The holiday season is the busiest time of the year in gaming, starting with Broke-tober until we slide into 2018. We’re in the home stretch, but there are still plenty of stellar AAA titles in the pipeline, which means there’s going to be no shortage of people finding things to complain about.
Look, there is plenty of valid criticism to toss into the gaming world, but there are also things we’ve been calling out for years with our voices, yet continuing to support with our wallets, and don’t think for a second that this sends a mixed signal to the companies committing these gaming sins. When you’re spending money, they hear you loud and clear.
5. The Developers
The developers are the people putting their heart and souls into the games. If you’re a gamer, there was probably one point or another where you thought to yourself, “Man, it would be sooooo cool to be able to make games.”
These are the people who actually followed through on that thought and put in the work to learn how to do it and to get gigs at big studios that release games you want to play.
They never WANT to put out sub-par titles, they never WANT their work to be overshadowed by pay-to-win or annoying microtransactions, they never WANT to release a buggy game that gets trolled on Twitter for a week then swiftly forgotten about. They work long days, are generally underpaid and on super tight budgets, with shareholders and publishers breathing down their necks demanding everything be done perfectly, quickly, AND cheaply – an impossible combination. Believe me, they’re much more frustrated than you are when a game doesn’t come out flawlessly.
4. Which Platform Someone Else is Gaming On
The console vs PC debate has been going on for decades. There are pros and cons to each and every platform, and valid arguments and counter-points have been established time and time again.
In 2018, how about we just accept that not everybody wants to play in the same way? Some people love the superior graphics, framerates, and crazy game deals you get with a computer and other people love the exclusive titles and online communities you get with consoles. Even if there was an option that was objectively better, who cares?
3. Yearly Sequels
If you’re annoyed that certain huge franchises are pumping out a new title each year, here’s an incredible pro tip that will change your life: You don’t have to buy them. Your game from the previous year won’t suddenly stop working when the next installment comes out. If your counter-point is that everyone else is going to be playing the new one, guess what? It’s because they want to – and lucky for them, and despite you, that option exists.
2. Paying to Beta Test
We’ve seen more and more games coming out in alpha mode that aren’t ready for a full release yet, and countless people tossing money at them. There are certainly advantages to this from a developer’s point of view, and as a player you get to take an earlier look at upcoming titles, but sometimes it goes wrong. Sometimes, the developers are never really motivated to complete the game, since they’ve already cashed in and sales have started to lull, so they move on to the next project, leaving all of the early adopters and supporters feeling cheated.
That’s the price of admission with these types of deals, and it’s okay to be disappointed and to feel like it wasn’t handled very well, but that’s kind of where it ends.
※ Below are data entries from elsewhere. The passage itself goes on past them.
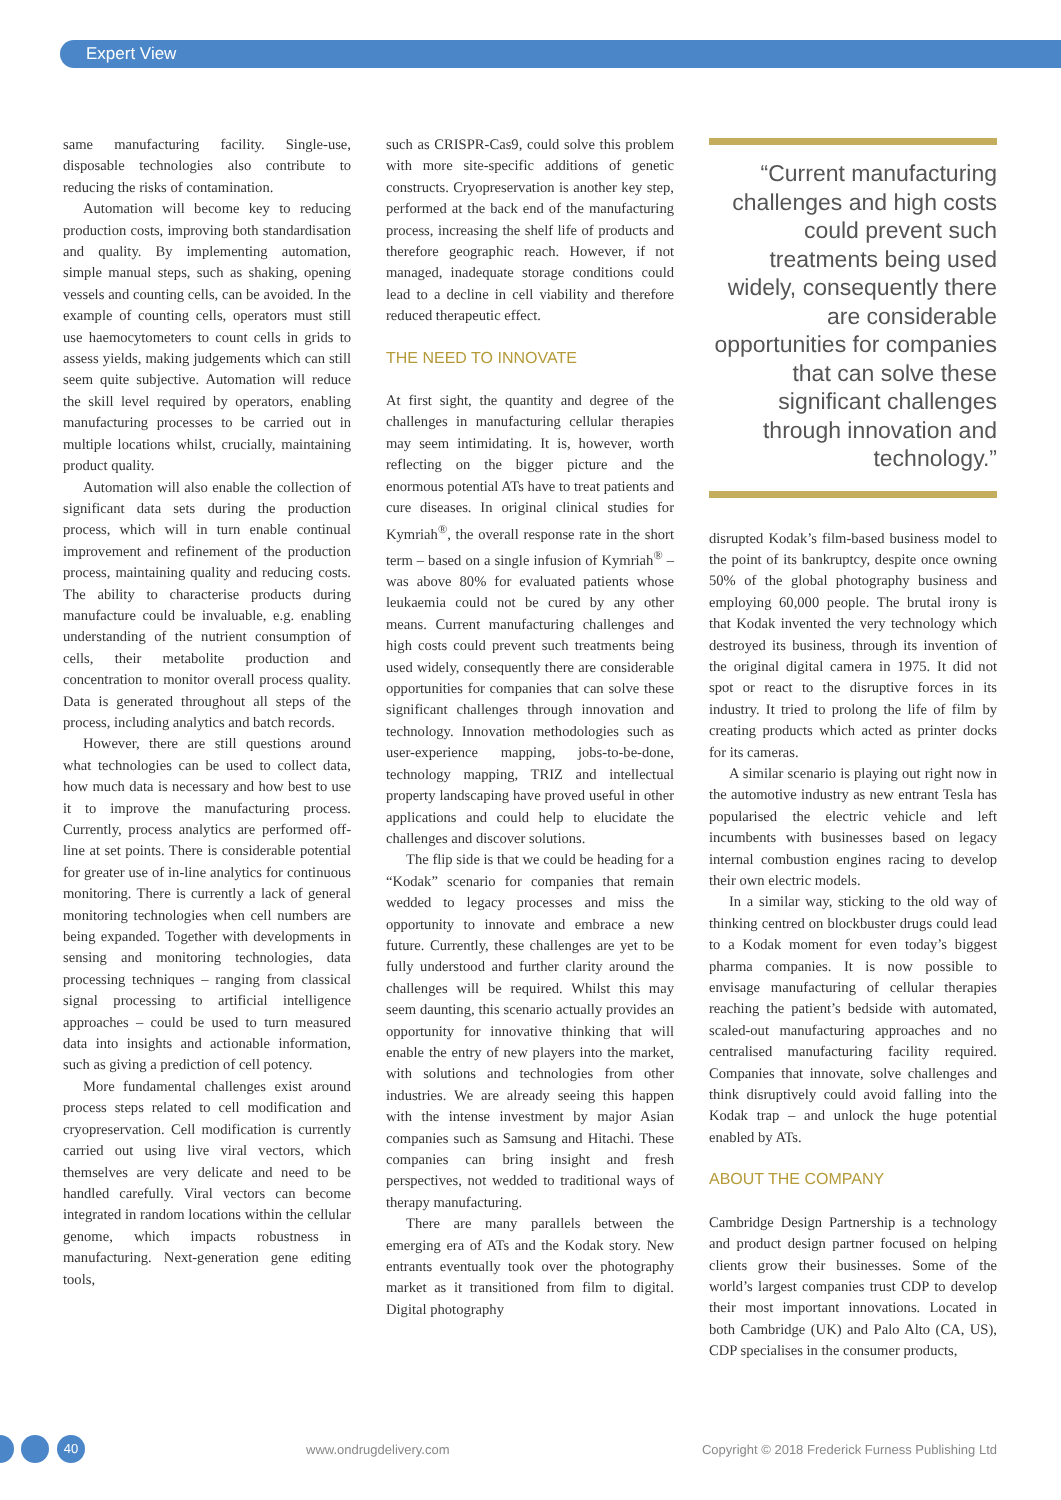Expert View
same manufacturing facility. Single-use, disposable technologies also contribute to reducing the risks of contamination.
Automation will become key to reducing production costs, improving both standardisation and quality. By implementing automation, simple manual steps, such as shaking, opening vessels and counting cells, can be avoided. In the example of counting cells, operators must still use haemocytometers to count cells in grids to assess yields, making judgements which can still seem quite subjective. Automation will reduce the skill level required by operators, enabling manufacturing processes to be carried out in multiple locations whilst, crucially, maintaining product quality.
Automation will also enable the collection of significant data sets during the production process, which will in turn enable continual improvement and refinement of the production process, maintaining quality and reducing costs. The ability to characterise products during manufacture could be invaluable, e.g. enabling understanding of the nutrient consumption of cells, their metabolite production and concentration to monitor overall process quality. Data is generated throughout all steps of the process, including analytics and batch records.
However, there are still questions around what technologies can be used to collect data, how much data is necessary and how best to use it to improve the manufacturing process. Currently, process analytics are performed off-line at set points. There is considerable potential for greater use of in-line analytics for continuous monitoring. There is currently a lack of general monitoring technologies when cell numbers are being expanded. Together with developments in sensing and monitoring technologies, data processing techniques – ranging from classical signal processing to artificial intelligence approaches – could be used to turn measured data into insights and actionable information, such as giving a prediction of cell potency.
More fundamental challenges exist around process steps related to cell modification and cryopreservation. Cell modification is currently carried out using live viral vectors, which themselves are very delicate and need to be handled carefully. Viral vectors can become integrated in random locations within the cellular genome, which impacts robustness in manufacturing. Next-generation gene editing tools,
such as CRISPR-Cas9, could solve this problem with more site-specific additions of genetic constructs. Cryopreservation is another key step, performed at the back end of the manufacturing process, increasing the shelf life of products and therefore geographic reach. However, if not managed, inadequate storage conditions could lead to a decline in cell viability and therefore reduced therapeutic effect.
THE NEED TO INNOVATE
At first sight, the quantity and degree of the challenges in manufacturing cellular therapies may seem intimidating. It is, however, worth reflecting on the bigger picture and the enormous potential ATs have to treat patients and cure diseases. In original clinical studies for Kymriah<sup>®</sup>, the overall response rate in the short term – based on a single infusion of Kymriah<sup>®</sup> – was above 80% for evaluated patients whose leukaemia could not be cured by any other means. Current manufacturing challenges and high costs could prevent such treatments being used widely, consequently there are considerable opportunities for companies that can solve these significant challenges through innovation and technology. Innovation methodologies such as user-experience mapping, jobs-to-be-done, technology mapping, TRIZ and intellectual property landscaping have proved useful in other applications and could help to elucidate the challenges and discover solutions.
The flip side is that we could be heading for a “Kodak” scenario for companies that remain wedded to legacy processes and miss the opportunity to innovate and embrace a new future. Currently, these challenges are yet to be fully understood and further clarity around the challenges will be required. Whilst this may seem daunting, this scenario actually provides an opportunity for innovative thinking that will enable the entry of new players into the market, with solutions and technologies from other industries. We are already seeing this happen with the intense investment by major Asian companies such as Samsung and Hitachi. These companies can bring insight and fresh perspectives, not wedded to traditional ways of therapy manufacturing.
There are many parallels between the emerging era of ATs and the Kodak story. New entrants eventually took over the photography market as it transitioned from film to digital. Digital photography
“Current manufacturing challenges and high costs could prevent such treatments being used widely, consequently there are considerable opportunities for companies that can solve these significant challenges through innovation and technology.”
disrupted Kodak’s film-based business model to the point of its bankruptcy, despite once owning 50% of the global photography business and employing 60,000 people. The brutal irony is that Kodak invented the very technology which destroyed its business, through its invention of the original digital camera in 1975. It did not spot or react to the disruptive forces in its industry. It tried to prolong the life of film by creating products which acted as printer docks for its cameras.
A similar scenario is playing out right now in the automotive industry as new entrant Tesla has popularised the electric vehicle and left incumbents with businesses based on legacy internal combustion engines racing to develop their own electric models.
In a similar way, sticking to the old way of thinking centred on blockbuster drugs could lead to a Kodak moment for even today’s biggest pharma companies. It is now possible to envisage manufacturing of cellular therapies reaching the patient’s bedside with automated, scaled-out manufacturing approaches and no centralised manufacturing facility required. Companies that innovate, solve challenges and think disruptively could avoid falling into the Kodak trap – and unlock the huge potential enabled by ATs.
ABOUT THE COMPANY
Cambridge Design Partnership is a technology and product design partner focused on helping clients grow their businesses. Some of the world’s largest companies trust CDP to develop their most important innovations. Located in both Cambridge (UK) and Palo Alto (CA, US), CDP specialises in the consumer products,
40
www.ondrugdelivery.com Copyright © 2018 Frederick Furness Publishing Ltd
Did you pay money for early access to a game knowing it might or might not ever see a full release, and were you able to play it in the meantime while it was being polished and worked on? If the answer is yes, then the system is working as intended, even when it’s kind of annoying.
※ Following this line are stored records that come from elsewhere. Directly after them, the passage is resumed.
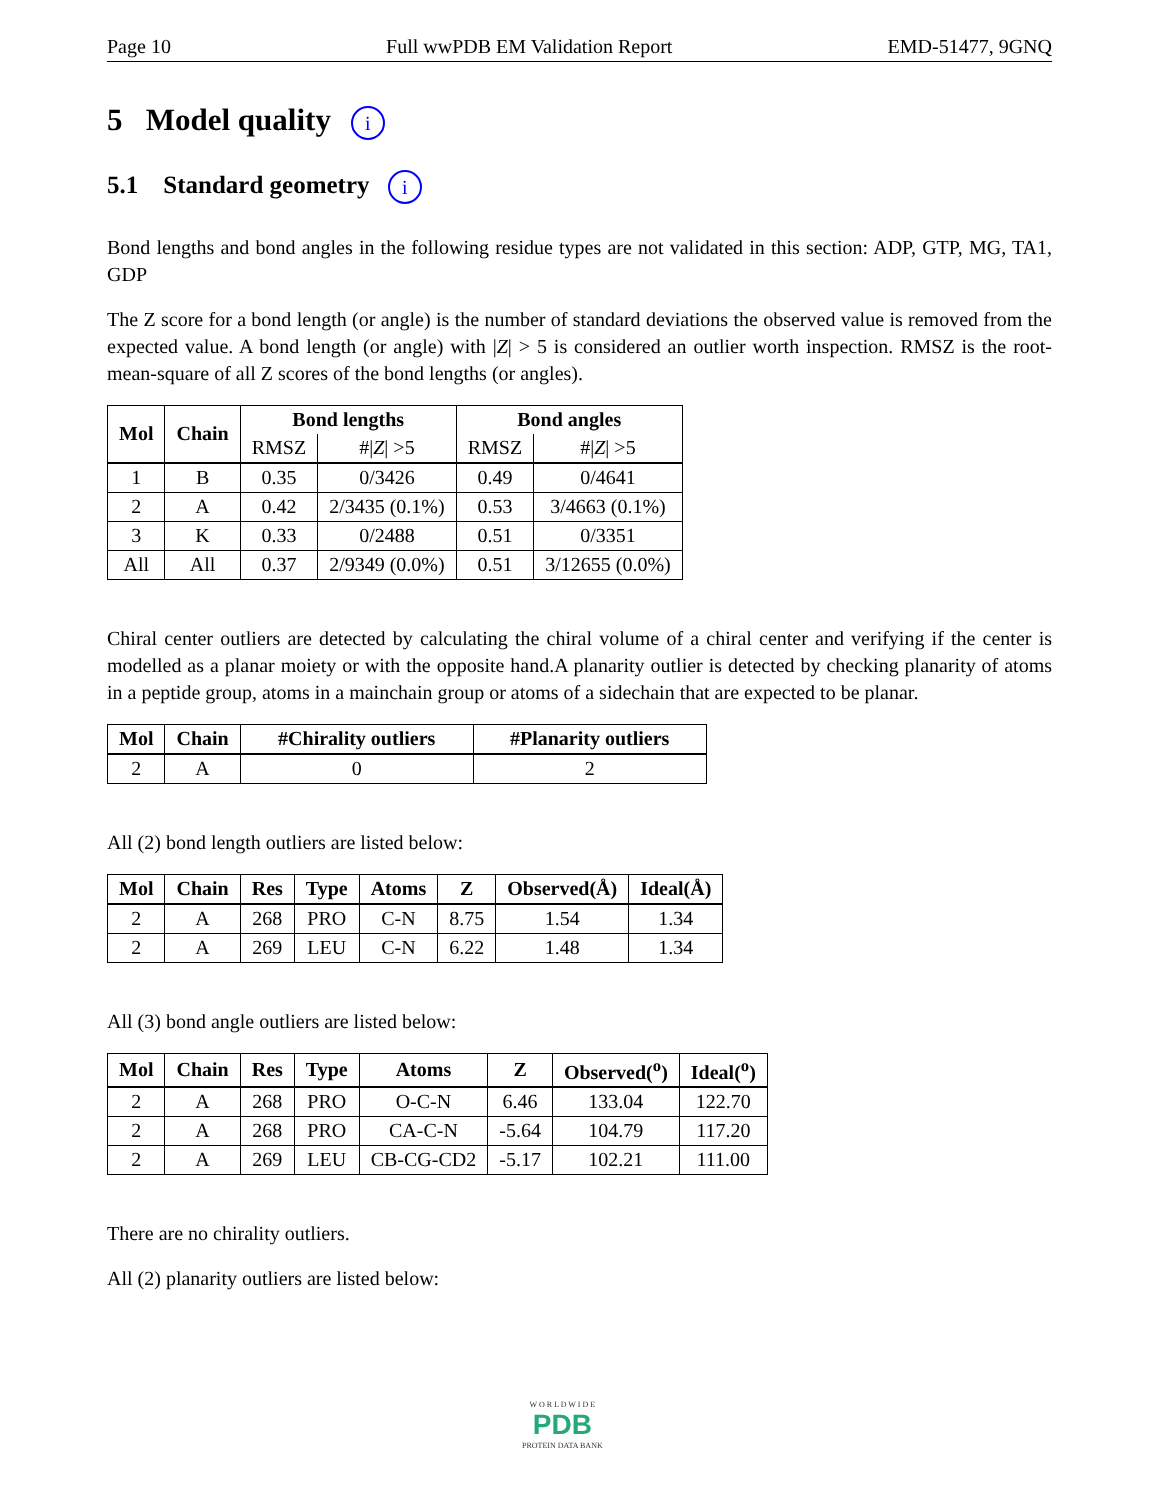Page 10 Full wwPDB EM Validation Report EMD-51477, 9GNQ
5 Model quality i
5.1 Standard geometry i
Bond lengths and bond angles in the following residue types are not validated in this section: ADP, GTP, MG, TA1, GDP
The Z score for a bond length (or angle) is the number of standard deviations the observed value is removed from the expected value. A bond length (or angle) with |Z| > 5 is considered an outlier worth inspection. RMSZ is the root-mean-square of all Z scores of the bond lengths (or angles).
| Mol | Chain | Bond lengths | | Bond angles | |
| --- | --- | --- | --- | --- | --- |
| | | RMSZ | #/ Z / >5 | RMSZ | #/ Z / >5 |
| 1 | B | 0.35 | 0/3426 | 0.49 | 0/4641 |
| 2 | A | 0.42 | 2/3435 (0.1%) | 0.53 | 3/4663 (0.1%) |
| 3 | K | 0.33 | 0/2488 | 0.51 | 0/3351 |
| All | All | 0.37 | 2/9349 (0.0%) | 0.51 | 3/12655 (0.0%) |
Chiral center outliers are detected by calculating the chiral volume of a chiral center and verifying if the center is modelled as a planar moiety or with the opposite hand.A planarity outlier is detected by checking planarity of atoms in a peptide group, atoms in a mainchain group or atoms of a sidechain that are expected to be planar.
| Mol | Chain | #Chirality outliers | #Planarity outliers |
| --- | --- | --- | --- |
| 2 | A | 0 | 2 |
All (2) bond length outliers are listed below:
| Mol | Chain | Res | Type | Atoms | Z | Observed(Å) | Ideal(Å) |
| --- | --- | --- | --- | --- | --- | --- | --- |
| 2 | A | 268 | PRO | C-N | 8.75 | 1.54 | 1.34 |
| 2 | A | 269 | LEU | C-N | 6.22 | 1.48 | 1.34 |
All (3) bond angle outliers are listed below:
| Mol | Chain | Res | Type | Atoms | Z | Observed(<sup>o</sup>) | Ideal(<sup>o</sup>) |
| --- | --- | --- | --- | --- | --- | --- | --- |
| 2 | A | 268 | PRO | O-C-N | 6.46 | 133.04 | 122.70 |
| 2 | A | 268 | PRO | CA-C-N | -5.64 | 104.79 | 117.20 |
| 2 | A | 269 | LEU | CB-CG-CD2 | -5.17 | 102.21 | 111.00 |
There are no chirality outliers.
All (2) planarity outliers are listed below:
W O R L D W I D E
PDB
PROTEIN DATA BANK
1. Splitscreen Multiplayer
Have you ever found yourself reflecting on the days of old, where you could have some buddies over, crowd around the TV, and have some of the best multiplayer experiences of your life? Then you start to think, wait a second…
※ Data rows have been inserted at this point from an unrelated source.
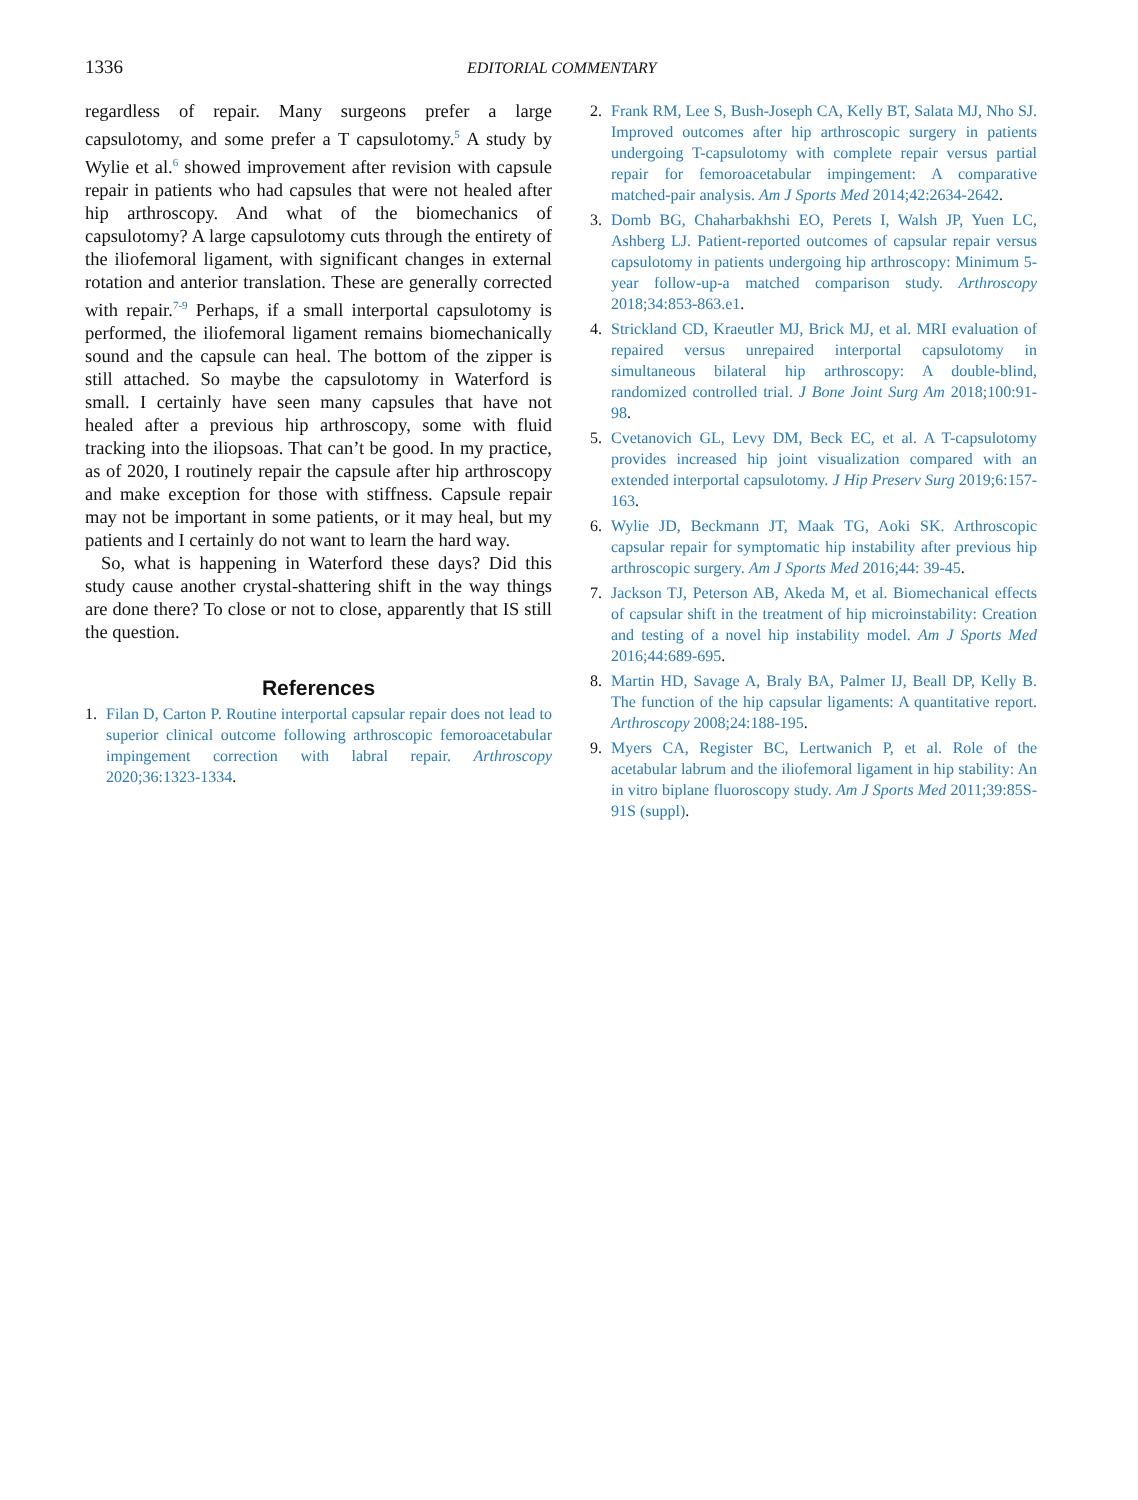1336 EDITORIAL COMMENTARY
regardless of repair. Many surgeons prefer a large capsulotomy, and some prefer a T capsulotomy.<sup>5</sup> A study by Wylie et al.<sup>6</sup> showed improvement after revision with capsule repair in patients who had capsules that were not healed after hip arthroscopy. And what of the biomechanics of capsulotomy? A large capsulotomy cuts through the entirety of the iliofemoral ligament, with significant changes in external rotation and anterior translation. These are generally corrected with repair.<sup>7-9</sup> Perhaps, if a small interportal capsulotomy is performed, the iliofemoral ligament remains biomechanically sound and the capsule can heal. The bottom of the zipper is still attached. So maybe the capsulotomy in Waterford is small. I certainly have seen many capsules that have not healed after a previous hip arthroscopy, some with fluid tracking into the iliopsoas. That can’t be good. In my practice, as of 2020, I routinely repair the capsule after hip arthroscopy and make exception for those with stiffness. Capsule repair may not be important in some patients, or it may heal, but my patients and I certainly do not want to learn the hard way.
So, what is happening in Waterford these days? Did this study cause another crystal-shattering shift in the way things are done there? To close or not to close, apparently that IS still the question.
References
1. Filan D, Carton P. Routine interportal capsular repair does not lead to superior clinical outcome following arthroscopic femoroacetabular impingement correction with labral repair. Arthroscopy 2020;36:1323-1334.
2. Frank RM, Lee S, Bush-Joseph CA, Kelly BT, Salata MJ, Nho SJ. Improved outcomes after hip arthroscopic surgery in patients undergoing T-capsulotomy with complete repair versus partial repair for femoroacetabular impingement: A comparative matched-pair analysis. Am J Sports Med 2014;42:2634-2642.
3. Domb BG, Chaharbakhshi EO, Perets I, Walsh JP, Yuen LC, Ashberg LJ. Patient-reported outcomes of capsular repair versus capsulotomy in patients undergoing hip arthroscopy: Minimum 5-year follow-up-a matched comparison study. Arthroscopy 2018;34:853-863.e1.
4. Strickland CD, Kraeutler MJ, Brick MJ, et al. MRI evaluation of repaired versus unrepaired interportal capsulotomy in simultaneous bilateral hip arthroscopy: A double-blind, randomized controlled trial. J Bone Joint Surg Am 2018;100:91-98.
5. Cvetanovich GL, Levy DM, Beck EC, et al. A T-capsulotomy provides increased hip joint visualization compared with an extended interportal capsulotomy. J Hip Preserv Surg 2019;6:157-163.
6. Wylie JD, Beckmann JT, Maak TG, Aoki SK. Arthroscopic capsular repair for symptomatic hip instability after previous hip arthroscopic surgery. Am J Sports Med 2016;44: 39-45.
7. Jackson TJ, Peterson AB, Akeda M, et al. Biomechanical effects of capsular shift in the treatment of hip microinstability: Creation and testing of a novel hip instability model. Am J Sports Med 2016;44:689-695.
8. Martin HD, Savage A, Braly BA, Palmer IJ, Beall DP, Kelly B. The function of the hip capsular ligaments: A quantitative report. Arthroscopy 2008;24:188-195.
9. Myers CA, Register BC, Lertwanich P, et al. Role of the acetabular labrum and the iliofemoral ligament in hip stability: An in vitro biplane fluoroscopy study. Am J Sports Med 2011;39:85S-91S (suppl).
The biggest issues to couch multiplayer sessions were the controller cables being too short or just getting tangled and tripped over, and the TV being so small. Both of those issues are gone now that the average TV is a lot larger, and everyone has wireless controllers – so why isn’t this a “thing” anymore?
It is. You’re just not playing on a Nintendo console. If you want those days of classic innocent Nintendo fun, with your buddies over, drinking sodee-pop and talking about which girls have the most cooties, buy the system that was designed for that and has been offering that all along.
When you’ve paid your hard earned money for a game, you have ever right to criticize it, but at the end of the day – you have to wonder if certain people enjoy complaining about games more than they actually enjoy playing them?
We’re not here to endorse or support any shady practices from publishers, developers, or anyone else – we’re just here to play kickass games and demoralize newbies who jump into multiplayer too soon. Is that so much to ask? Rehashing the same complaints year after year is unproductive, especially if you’re still actively supporting them with money.